In that world, pets offer companionship, purpose, and a form of intimacy that can be just as valid as traditional family structures. Whether you're a single professional, a queer couple building a life together, or someone healing from family trauma, pets provide a type of care that’s deeply emotional, even if it’s not the same as raising a child.

And in some ways, pets make us more human, not less. They encourage empathy, responsibility, and presence. They teach us to love consistently and say goodbye gracefully. They don’t replace children, but they remind us that love doesn’t have to follow a traditional blueprint.
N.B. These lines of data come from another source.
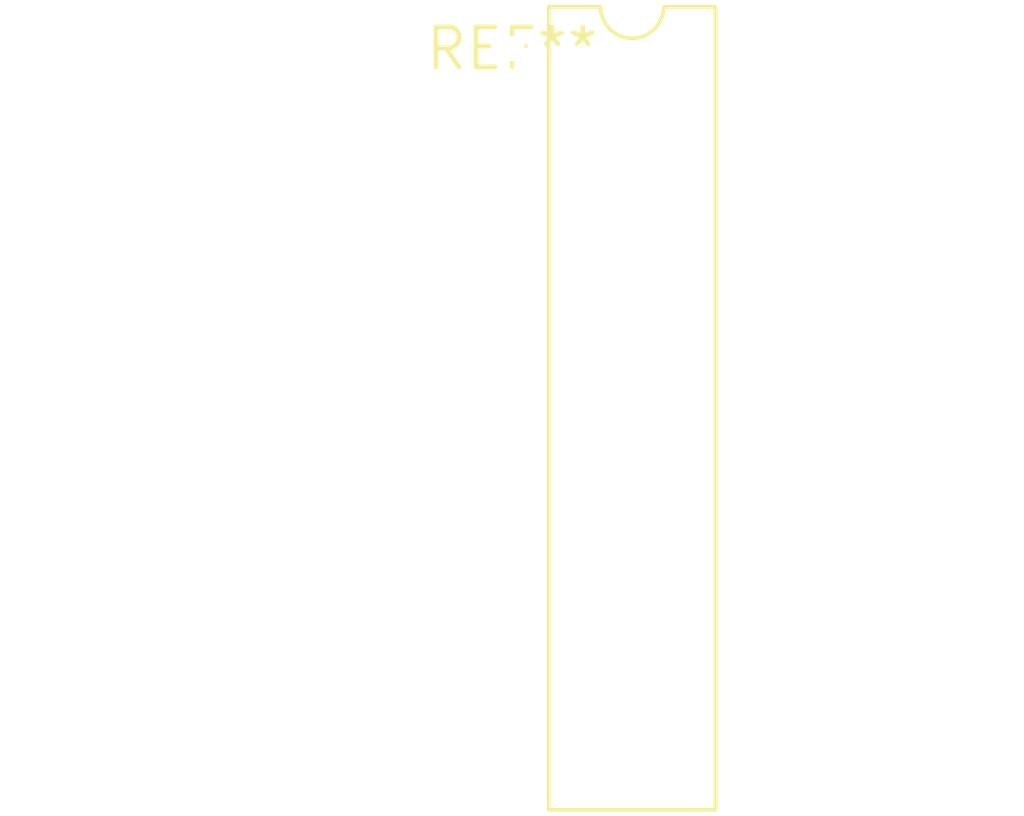
<source format=kicad_pcb>
(kicad_pcb (version 20240108) (generator pcbnew)

  (general
    (thickness 1.6)
  )

  (paper "A4")
  (layers
    (0 "F.Cu" signal)
    (31 "B.Cu" signal)
    (32 "B.Adhes" user "B.Adhesive")
    (33 "F.Adhes" user "F.Adhesive")
    (34 "B.Paste" user)
    (35 "F.Paste" user)
    (36 "B.SilkS" user "B.Silkscreen")
    (37 "F.SilkS" user "F.Silkscreen")
    (38 "B.Mask" user)
    (39 "F.Mask" user)
    (40 "Dwgs.User" user "User.Drawings")
    (41 "Cmts.User" user "User.Comments")
    (42 "Eco1.User" user "User.Eco1")
    (43 "Eco2.User" user "User.Eco2")
    (44 "Edge.Cuts" user)
    (45 "Margin" user)
    (46 "B.CrtYd" user "B.Courtyard")
    (47 "F.CrtYd" user "F.Courtyard")
    (48 "B.Fab" user)
    (49 "F.Fab" user)
    (50 "User.1" user)
    (51 "User.2" user)
    (52 "User.3" user)
    (53 "User.4" user)
    (54 "User.5" user)
    (55 "User.6" user)
    (56 "User.7" user)
    (57 "User.8" user)
    (58 "User.9" user)
  )

  (setup
    (pad_to_mask_clearance 0)
    (pcbplotparams
      (layerselection 0x00010fc_ffffffff)
      (plot_on_all_layers_selection 0x0000000_00000000)
      (disableapertmacros false)
      (usegerberextensions false)
      (usegerberattributes false)
      (usegerberadvancedattributes false)
      (creategerberjobfile false)
      (dashed_line_dash_ratio 12.000000)
      (dashed_line_gap_ratio 3.000000)
      (svgprecision 4)
      (plotframeref false)
      (viasonmask false)
      (mode 1)
      (useauxorigin false)
      (hpglpennumber 1)
      (hpglpenspeed 20)
      (hpglpendiameter 15.000000)
      (dxfpolygonmode false)
      (dxfimperialunits false)
      (dxfusepcbnewfont false)
      (psnegative false)
      (psa4output false)
      (plotreference false)
      (plotvalue false)
      (plotinvisibletext false)
      (sketchpadsonfab false)
      (subtractmaskfromsilk false)
      (outputformat 1)
      (mirror false)
      (drillshape 1)
      (scaleselection 1)
      (outputdirectory "")
    )
  )

  (net 0 "")

  (footprint "CERDIP-20_W7.62mm_SideBrazed" (layer "F.Cu") (at 0 0))

)

</source>
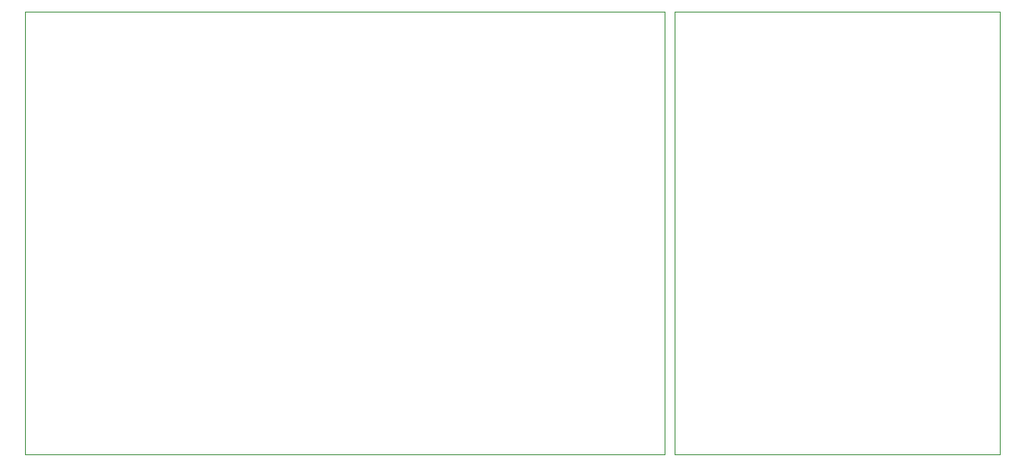
<source format=gbr>
%TF.GenerationSoftware,KiCad,Pcbnew,9.0.7*%
%TF.CreationDate,2026-01-06T19:32:14-08:00*%
%TF.ProjectId,v1.2,76312e32-2e6b-4696-9361-645f70636258,rev?*%
%TF.SameCoordinates,Original*%
%TF.FileFunction,Profile,NP*%
%FSLAX46Y46*%
G04 Gerber Fmt 4.6, Leading zero omitted, Abs format (unit mm)*
G04 Created by KiCad (PCBNEW 9.0.7) date 2026-01-06 19:32:14*
%MOMM*%
%LPD*%
G01*
G04 APERTURE LIST*
%TA.AperFunction,Profile*%
%ADD10C,0.050000*%
%TD*%
G04 APERTURE END LIST*
D10*
X106000000Y-105000000D02*
X139000000Y-105000000D01*
X139000000Y-150000000D01*
X106000000Y-150000000D01*
X106000000Y-105000000D01*
X40000000Y-105000000D02*
X105000000Y-105000000D01*
X105000000Y-150000000D01*
X40000000Y-150000000D01*
X40000000Y-105000000D01*
M02*

</source>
Two women sitting on a bed with a suitcase and a cat.

The future of pet parenthood

So, whilst pets may not exactly be the ‘new children’, they’re certainly becoming a new kind of family. As society continues to redefine what it means to live a meaningful life, animals are taking up a central role in the way we give and receive care, and this is something that I and those around me are perfectly okay with.

This isn’t just a quirky millennial trend; it’s a reflection of broader shifts in identity, economics, and the very shape of human relationships. Pets may not be our children, but they are our companions, confidants, and, for many, the heart of our homes.

And perhaps the better question isn’t “Are pets the new children?” but “What does it say about us, and our world, that we’re asking that question at all?”